Would love to see some of those commercial floors you did for $2.50 a square foot and acid washed them for prep. Please start a new thread and post some pics!


----------



## Aggie67 (Aug 28, 2008)

Man I was going to keep my mouth shut, but my epoxy guy charges $12 a sf for an industrial floor, complete with material and prep. I've used him for the last 10 years or so.

$12 is what I use to budget an industrial epoxy floor. Smaller patch work, like around columns or equipment bases, get priced differently, but I have a guide.

My neighbor "knew a guy" and had his 2 car garage done a few years back. Still looks beautiful. Not the paint kind of epoxy, but the real deal: base, strands, resin, aggregate, resin. Most overdone garage ever, but the place looks like a car show room. He said all he paid for was the material, which he said he paid the guy $2k for. Sounded to me like the material fell off the truck, so to speak, and he paid his guy for labor.


----------



## beerisgoodfood (Mar 16, 2007)

We did 3 insurance jobs last year for a disaster repair company. 

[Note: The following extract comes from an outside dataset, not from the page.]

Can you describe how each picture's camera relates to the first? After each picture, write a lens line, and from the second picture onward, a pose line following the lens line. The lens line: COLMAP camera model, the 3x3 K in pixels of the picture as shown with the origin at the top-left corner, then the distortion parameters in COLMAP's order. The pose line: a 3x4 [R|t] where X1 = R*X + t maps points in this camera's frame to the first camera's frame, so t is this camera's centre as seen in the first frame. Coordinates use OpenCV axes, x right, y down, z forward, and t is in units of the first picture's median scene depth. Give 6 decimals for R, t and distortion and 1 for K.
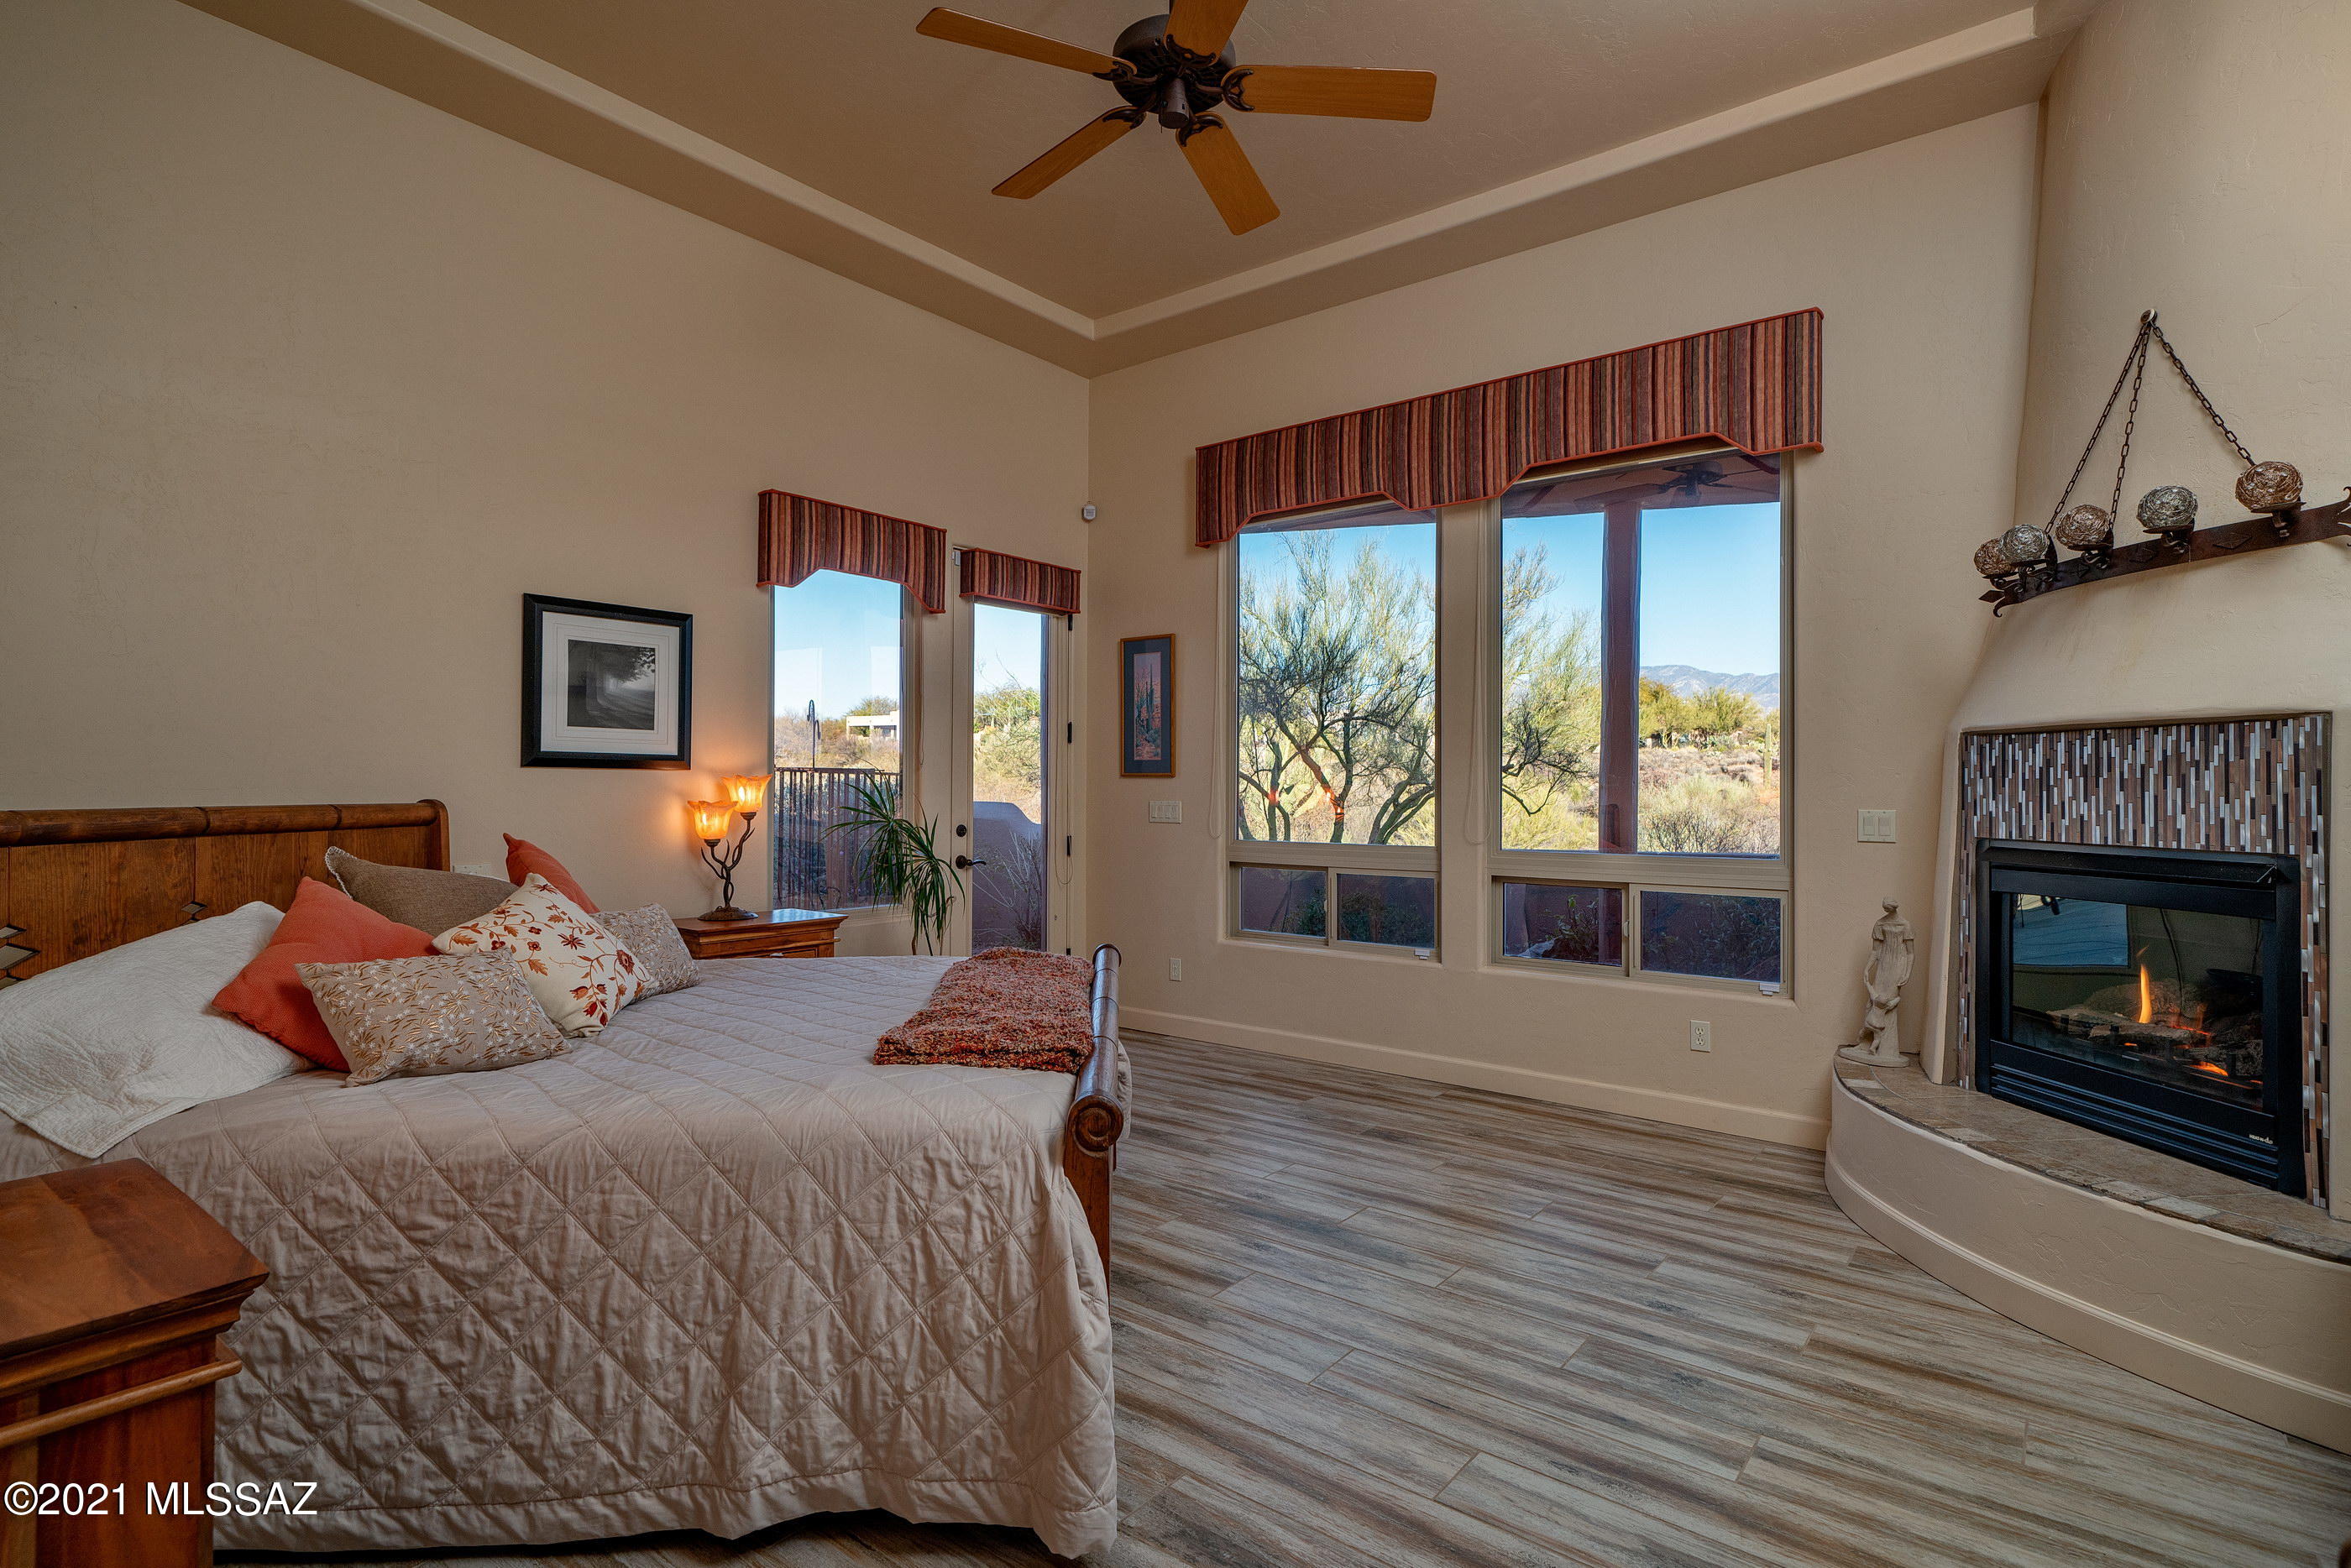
lens RADIAL K [[834.4, 0, 1175.5], [0, 834.4, 784.0], [0, 0, 1]] dist [0.000675, 0.000053]
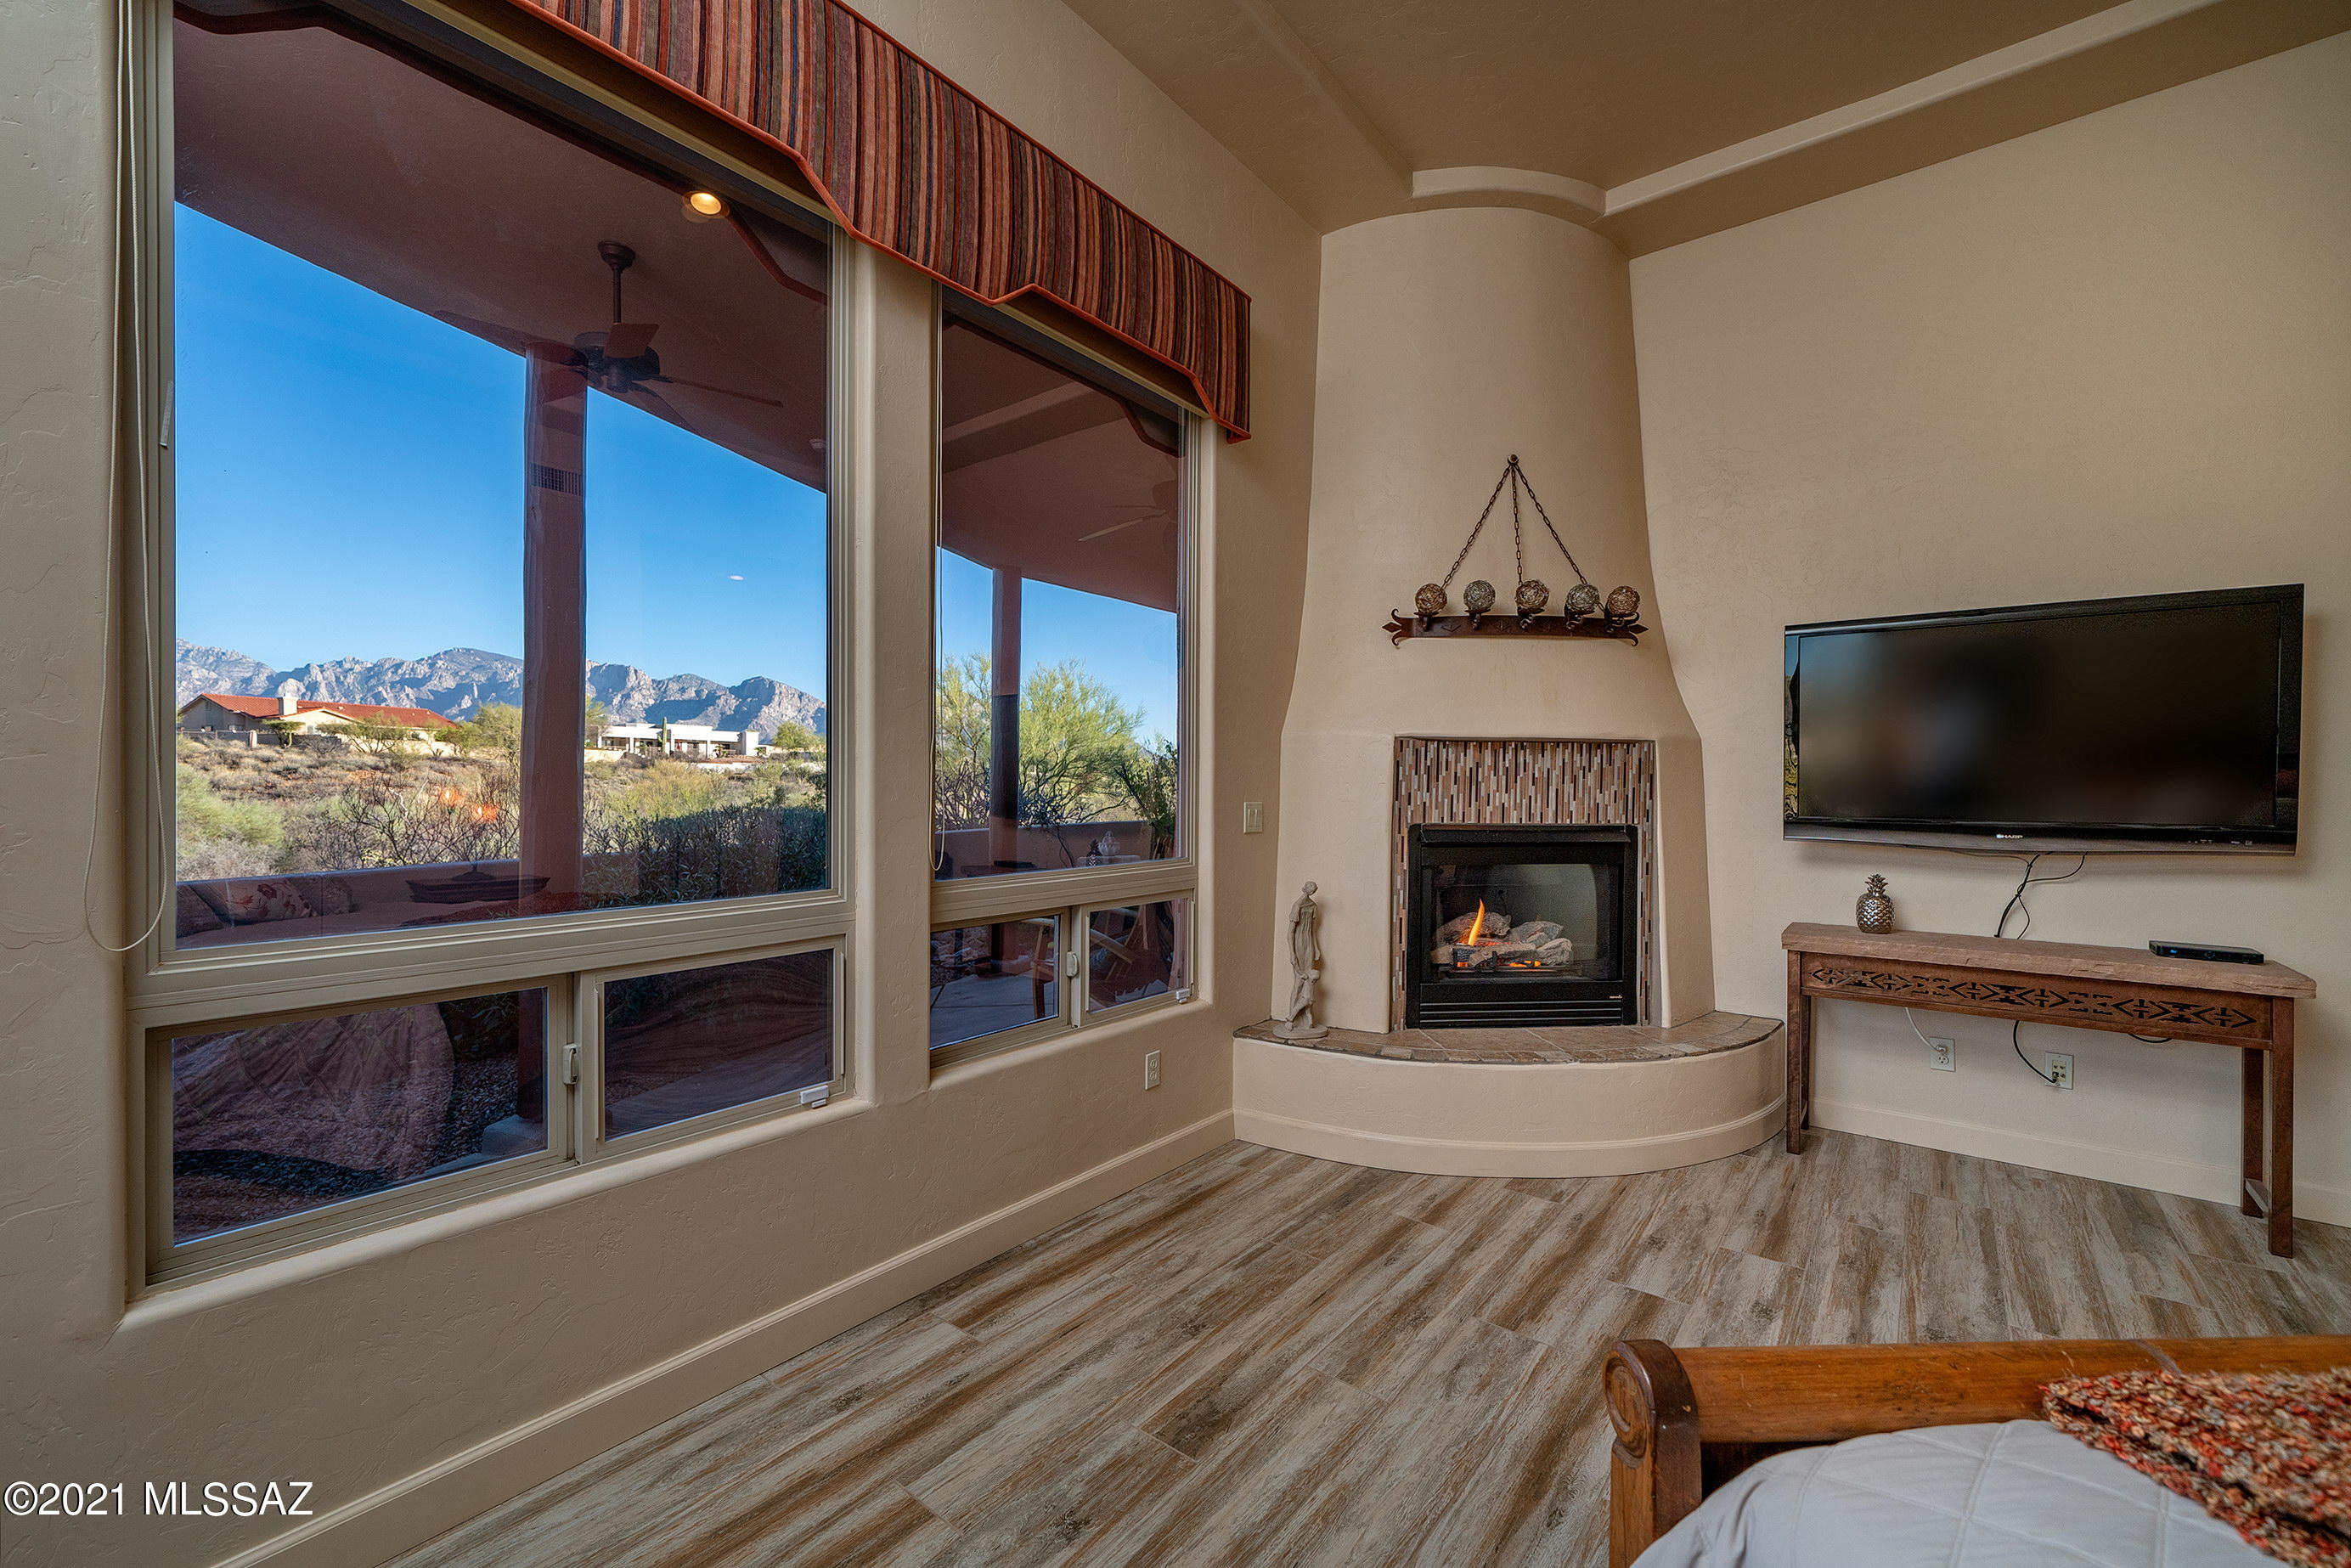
lens RADIAL K [[898.0, 0, 1291.9], [0, 898.0, 791.7], [0, 0, 1]] dist [-0.000629, -0.000002]
pose [[0.095794, -0.009970, 0.995351, -0.469110], [-0.013206, 0.999849, 0.011286, 0.006374], [-0.995314, -0.014225, 0.095647, 1.320421]]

I think they billed 10 and paid 7 a SF and we had to buy the stuff.

It was nothing fancy. Just scrub and clean well, etch, and roll.

No golf spikes involved.


----------



## SWAY79 (Nov 26, 2008)

Mellison said:


> This thread is 7 months old.


 ........


----------



## theecoop (Feb 10, 2009)

JBBS said:


> Would love to see some of those commercial floors you did for $2.50 a square foot and acid washed them for prep. Please start a new thread and post some pics!


 The buissiness is closed ,but when the owner gets back from florida I will get some photos, and post in a new thread


----------



## tcleve4911 (Mar 26, 2006)

This is an epoxy floor finish done by "Garage Outfitters". It took 5 days to grind, sand, prep & pour. It stinks and you can't walk on in for 48 hours. PITA Looks great and will last a lifetime of commercial wear & tear.










You can't get this done by a painter with hardware store products...Simple as that..........:no:


----------



## lmagazu (May 13, 2011)

Hire a bead blasting company to blast the floor after it is cleared.
find a company that uses ball bearings they clean up with a magnet this with help with better adhesion


----------



## MAULEMALL (May 16, 2010)

lmagazu said:


> Hire a bead blasting company to blast the floor after it is cleared.
> find a company that uses ball bearings they clean up with a magnet this with help with better adhesion


3 year old thread


----------